[The Autobiography of a Journalist, Volume II by William James Stillman]@TWC D-Link bookThe Autobiography of a Journalist, Volume II CHAPTER XXXV 6/24
After the first summer we found the Italian Alps one of the most delectable of retreats, Cadore and Auronzo, with Cortina and Landro,--all places full of picturesque and natural fascination.
And now, as the strength wanes and we live more in memory than in act, the recollection of the summers passed in the land of Titian remains a gallery of the most delightful pictures. At Cortina I met and first knew Browning, who, with his sister Sariana, our old and dear friend, came to stay at the inn where we were.
I am not much inclined to reckon intellectual greatness as a personal charm, for experience has shown me that the relation is very remote; but Browning always impressed me--and then and after I saw a good deal of him--as one of the healthiest and most robust minds I have ever known, sound to the core, and with an almost unlimited intellectual vitality and an individuality which nothing could infringe on, but which a singular sensitiveness towards others prevented from ever wounding even the most morbid sensibility; a strong man armed in the completest defensive armor, but with no aggressive quality.

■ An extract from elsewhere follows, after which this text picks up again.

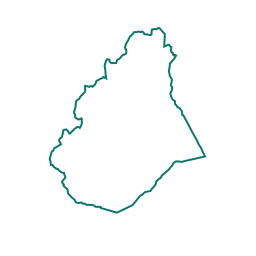 the district of Santa María Yavesía, Oaxaca, Mexico, rotated 51°
{"feature_id": "50627088B32377939266128", "entity_name": "Santa María Yavesía", "entity_type": "district", "adm_level": 2, "iso_a3": "MEX", "parent_name": "Mexico", "parent_adm1": "Oaxaca", "projection": "mercator", "projection_center": [-96.422, 17.203], "detail": "fine", "context": "isolated", "style": "outline", "palette": "teal", "viewbox_px": 256, "rotation_deg": 51, "n_neighbors": 0, "source": "geoboundaries", "source_scale": "gbopen_adm2", "svg_char_len": 3412}
<svg xmlns="http://www.w3.org/2000/svg" viewBox="0 0 256 256"><g transform="rotate(51 128 128)"><path d="M198.6,86.0L193.5,84.9L189.9,83.9L185.6,83.4L179.9,82.0L171.2,80.6L162.9,78.8L152.8,77.0L152.0,77.6L148.9,75.6L144.8,75.4L143.0,76.4L140.6,76.1L139.3,76.4L138.9,76.2L137.2,75.0L136.6,74.6L133.9,75.4L133.4,75.5L131.9,75.0L130.6,74.5L128.8,74.0L127.7,73.0L126.3,70.2L124.7,68.5L123.8,68.0L122.7,67.8L122.0,67.9L121.2,67.3L120.7,66.3L119.6,65.3L118.8,64.1L117.5,63.2L114.5,62.9L113.6,62.6L111.5,61.4L109.6,60.5L105.4,55.8L104.4,55.1L103.3,48.8L103.3,48.7L102.0,45.1L101.0,45.3L100.3,46.2L100.1,46.9L98.2,46.0L96.7,46.6L95.8,46.0L94.8,46.0L92.6,43.6L92.4,43.4L91.8,43.8L91.0,43.9L90.4,43.9L89.6,43.8L89.2,43.7L88.7,44.3L87.5,48.6L78.2,40.3L70.2,40.7L69.7,41.2L69.3,41.7L69.2,43.6L68.0,44.6L67.9,45.3L66.6,47.1L67.0,48.0L68.0,49.1L68.4,49.5L69.0,49.9L69.6,50.5L70.1,50.9L70.0,51.9L69.7,52.4L67.4,54.1L67.1,54.7L65.2,56.3L64.5,56.0L64.0,55.8L63.2,55.9L62.4,56.2L61.9,56.3L61.6,57.6L59.8,59.0L58.9,60.9L57.4,62.8L58.0,65.6L58.1,67.4L58.2,68.9L58.8,70.3L59.5,71.7L60.3,73.6L61.0,75.6L61.6,76.8L62.7,78.6L63.6,79.9L65.5,80.1L67.4,81.0L68.9,82.4L68.7,84.5L67.9,86.2L68.6,90.0L68.7,91.8L68.2,93.2L69.1,94.8L70.0,96.4L68.9,97.8L67.1,100.1L64.8,100.5L63.2,99.4L61.4,100.9L61.8,102.7L64.9,107.0L67.6,108.5L69.4,109.7L70.6,110.5L71.9,111.5L73.0,112.1L74.6,113.0L75.8,113.7L74.3,114.4L73.3,114.6L72.8,115.1L73.2,115.8L72.5,118.3L71.7,122.3L71.7,123.4L72.9,124.9L73.4,126.3L73.5,128.2L73.7,129.5L72.2,130.2L71.7,131.0L71.8,132.1L69.9,133.4L68.3,134.7L69.0,135.5L69.9,136.2L70.8,136.8L72.1,137.7L72.8,139.1L72.9,140.2L73.4,142.7L73.5,144.7L74.1,146.4L74.6,147.7L74.3,150.3L74.7,151.7L77.1,154.1L78.2,155.0L79.5,156.9L81.6,159.8L82.6,160.5L84.4,160.7L85.4,161.7L86.8,162.3L90.1,161.3L90.6,160.4L91.1,159.0L91.2,158.2L92.3,158.4L93.3,159.5L95.0,160.6L96.4,162.4L97.6,165.4L95.9,166.1L95.3,166.8L95.1,169.4L95.1,171.0L95.4,173.1L95.5,175.0L95.8,176.6L95.3,177.1L93.6,176.8L91.9,176.5L90.0,177.1L89.0,179.5L90.2,180.9L91.8,182.9L92.6,184.0L93.4,185.1L93.3,187.3L93.8,188.7L94.8,189.8L96.9,189.9L98.5,190.3L98.1,192.7L97.9,195.0L97.3,197.9L98.0,199.5L98.6,200.4L98.5,202.3L99.7,204.1L100.8,205.6L101.9,206.9L102.4,207.9L103.4,208.7L104.6,208.9L106.4,210.1L108.2,211.1L108.7,210.3L110.0,209.8L110.5,210.2L112.4,210.0L113.3,209.4L114.4,209.5L115.9,208.3L117.5,208.4L121.2,207.4L122.6,206.0L123.6,206.6L124.9,207.0L126.3,207.3L127.1,208.0L127.4,209.1L127.6,210.6L128.1,212.8L128.7,213.5L131.4,213.4L131.7,214.2L133.9,214.3L134.3,214.3L136.2,213.8L136.8,213.7L137.3,213.6L137.6,213.7L137.9,213.7L138.6,214.3L140.4,215.4L140.8,215.6L141.1,215.7L142.1,215.7L142.7,215.7L147.1,215.3L150.1,214.7L150.3,214.7L150.8,214.8L152.5,215.1L152.8,215.2L153.3,215.0L153.7,214.8L154.7,214.2L155.1,213.7L155.3,213.5L155.8,212.4L156.7,211.0L156.9,210.9L157.0,210.8L157.5,211.0L158.3,210.8L158.5,210.6L158.7,210.4L158.8,210.2L159.0,209.7L159.4,209.4L161.8,208.4L165.3,204.2L167.3,203.0L168.2,202.9L168.7,202.8L169.5,202.2L170.1,201.1L171.2,200.1L171.6,199.4L171.9,199.0L173.2,199.4L186.8,189.9L190.8,173.1L188.4,161.4L188.4,161.1L188.8,158.2L188.5,156.2L188.7,154.6L191.1,150.2L190.5,148.6L190.0,145.4L189.5,142.8L188.5,141.2L187.4,139.9L187.0,135.9L187.4,134.3L186.3,131.7L186.0,122.5L185.2,119.1L185.2,118.2L183.8,114.2L184.0,113.8L184.2,111.6L186.7,108.9L188.0,107.9L189.3,104.9L198.6,86.0Z" fill="none" stroke="#0f766e" stroke-width="2"/></g></svg>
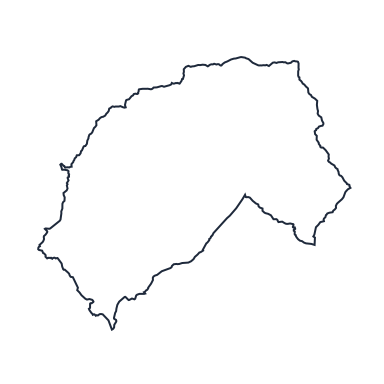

His was a nature of utter sincerity, and what had seemed to me, reading his poetry before knowing him, to be more or less an affectation of obscurity, a cultivation of the cryptic sense, I found to be the pure expression of his individuality.
He made short cuts to the heart of his theme, perhaps more unconscious than uncaring that his line of approach could not be followed by his general readers, as a mathematician leaves a large hiatus in his demonstration, seeing the result the less experienced must work out step by step. At Cortina, too, I saw again Gladstone, late in the summer, when the place was abandoned by the general crowd.